Aus diesen ganzen Daten wird dann ein Leisten gefertigt. Diese Leistenform setzt sich aus dem korrigierten Fuß und der künftigen Schuhform zusammen.

Über den Leisten wird eine Bettung gezogen (die so genannte Kopieeinlage), die aus verschiedensten Materialien (zur Polsterung, Dämpfung, Stütze, Führung, … des Fußes) aufgebaut wird.“

Nach dem Beschleifen der Einlage wird ein Probeschuh angefertigt (mittels Vakuumtiefziehverfahren) und mit einem provisorischen Keil versehen.

„Da für die Arbeit am Leisten ein fundiertes Wissen über Anatomie und Biomechanik nötig ist und jahrelange Erfahrung auch in der Formgebung helfen, fertige ich jeden Leisten selbst. Das gibt die Sicherheit, dass die Schuhe passen und funktionieren!“

Modell und Design

Modell und Design

Nach der Probe wird noch einmal genau das Design der Schuhe besprochen.

„Mir ist es wichtig, dass die Schuhe nicht nur auf die Füße passen, sondern auch zu den Menschen, die sie tragen, denn nur so ist gewährleistet, dass sie auch verwendet werden, und damit die Mobilität meiner Kunden unterstützen!“

Nicht nur Farbe und Teilung des Oberleders, sondern auch die genaue Formgebung des Schuhes und die Sohlenoptik sind wichtige Details für das Aussehen der Schuhe.

Wenn alles genau festgelegt ist, wird der Auftrag von unserer Oberteil-Modelleurin weiterbearbeitet.

Ein Grundmuster wird entworfen und noch einmal besprochen. Danach wird jedes Oberlederteil zuerst als Kartonmuster gefertigt, um dann aus Leder ausgeschnitten zu werden.

„Jedes Lederteil muss nun zugerichtet werden. Sehr genaue und saubere Arbeit ist hier nötig, damit am fertigen Schuh nichts drückt und reibt!

  • Kanten werden gebuggt,
  • Übergänge ausgeschärft,
  • Schnittflächen nachgefärbt,
  • Ziernähte angebracht.

Anschließend werden die einzelnen Teile zusammengenäht und das Futterleder eingearbeitet.

Bodenbau

Nach einer weiteren Kontrolle durch den Meister beginnt nun die „Bodenarbeit“ – das Zusammenbauen der einzelnen Schuhteile über den Leisten.

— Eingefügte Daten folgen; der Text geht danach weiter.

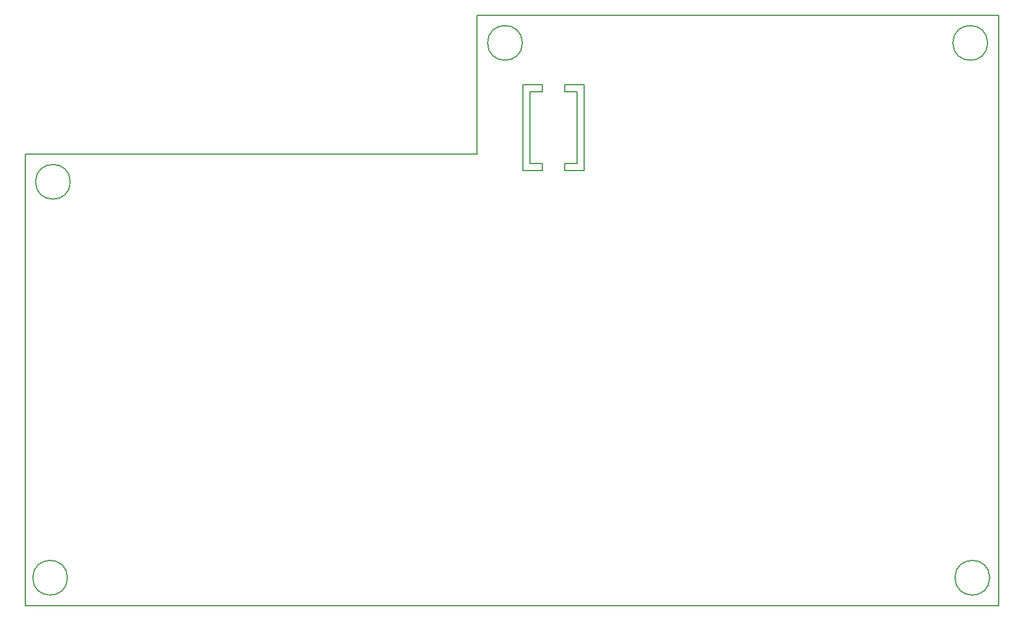
<source format=gbr>
G04 #@! TF.GenerationSoftware,KiCad,Pcbnew,(5.0.0)*
G04 #@! TF.CreationDate,2021-03-26T16:55:41-04:00*
G04 #@! TF.ProjectId,Projet_ControlledEnvironment,50726F6A65745F436F6E74726F6C6C65,2.0*
G04 #@! TF.SameCoordinates,Original*
G04 #@! TF.FileFunction,Profile,NP*
%FSLAX46Y46*%
G04 Gerber Fmt 4.6, Leading zero omitted, Abs format (unit mm)*
G04 Created by KiCad (PCBNEW (5.0.0)) date 03/26/21 16:55:41*
%MOMM*%
%LPD*%
G01*
G04 APERTURE LIST*
%ADD10C,0.200000*%
G04 APERTURE END LIST*
D10*
X138358182Y-59344837D02*
X136608181Y-59344838D01*
X136608181Y-49044837D02*
X138358181Y-49044837D01*
X136608182Y-48044838D02*
X136608181Y-49044837D01*
X136608181Y-59344838D02*
X136608182Y-60344837D01*
X138358182Y-59344837D02*
X138358181Y-49044837D01*
X136608182Y-60344837D02*
X139358181Y-60344837D01*
X139358181Y-48044837D02*
X136608182Y-48044838D01*
X139358181Y-48044837D02*
X139358182Y-60344837D01*
X130500000Y-42000000D02*
G75*
G03X130500000Y-42000000I-2500000J0D01*
G01*
X130600000Y-60350000D02*
X133350000Y-60350000D01*
X133350000Y-48050000D02*
X130600000Y-48050001D01*
X131600000Y-49050000D02*
X131600000Y-59350000D01*
X133350001Y-49050000D02*
X133350000Y-48050000D01*
X133350000Y-60350000D02*
X133350000Y-59350000D01*
X131600000Y-49050000D02*
X133350001Y-49050000D01*
X133350000Y-59350000D02*
X131600000Y-59350000D01*
X130600000Y-60350000D02*
X130600000Y-48050000D01*
X197400000Y-42000000D02*
G75*
G03X197400000Y-42000000I-2500000J0D01*
G01*
X197700000Y-119000000D02*
G75*
G03X197700000Y-119000000I-2500000J0D01*
G01*
X65100000Y-119000000D02*
G75*
G03X65100000Y-119000000I-2500000J0D01*
G01*
X124000000Y-58000000D02*
X124000000Y-38000000D01*
X124000000Y-58000000D02*
X59000000Y-58000000D01*
X65500000Y-62000000D02*
G75*
G03X65500000Y-62000000I-2500000J0D01*
G01*
X124000000Y-38000000D02*
X199000000Y-38000000D01*
X59000000Y-123000000D02*
X59000000Y-58000000D01*
X199000000Y-123000000D02*
X59000000Y-123000000D01*
X199000000Y-38000000D02*
X199000000Y-123000000D01*
M02*

</source>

„Der Bodenbau gibt dem Schuh wichtige orthopädische Funktionen und trägt maßgeblich zum modernen Aussehen des Schuhes bei, deshalb muss das Bodenkonzept bereits beim Entwurf des Schuhes feststehen um dann richtig umgesetzt zu werden.“

Zuerst wird die Brandsohle angebracht, die Hinterkappe zugerichtet und orthopädische Stütz- oder Polsterelemente im Schaft und in der Sohle werden vorbereitet.

Die Hinterkappe und die Schaftelemente werden in das Oberteil eingebracht und verklebt und gemeinsam mit dem Oberteil über den Leisten gezogen, die Vorderkappe eingearbeitet und das Blatt „gezwickt“.

Nach einer Trockenphase kann nun mit dem Aufbau der Sohle begonnen werden. Verschiedene Schichten von Aufbaumaterialien werden dazu verwendet.

„Das Beschleifen des Sohlenaufbaus erfordert ein millimetergenaues Arbeiten, da dadurch die Abrolleigenschaften des Schuhes, die Steuerung und Richtungsgebung in der Schrittabwicklung festgelegt werden.“

Mit dem Anbringen der Laufsohle und dem „Ausputz“ des Schuhes geht die Schuhfertigung in die Endphase.

Es muss noch „ausgeleistet“ werden, das Oberleder eingecremt und die richtigen Schuhbänder eingefädelt.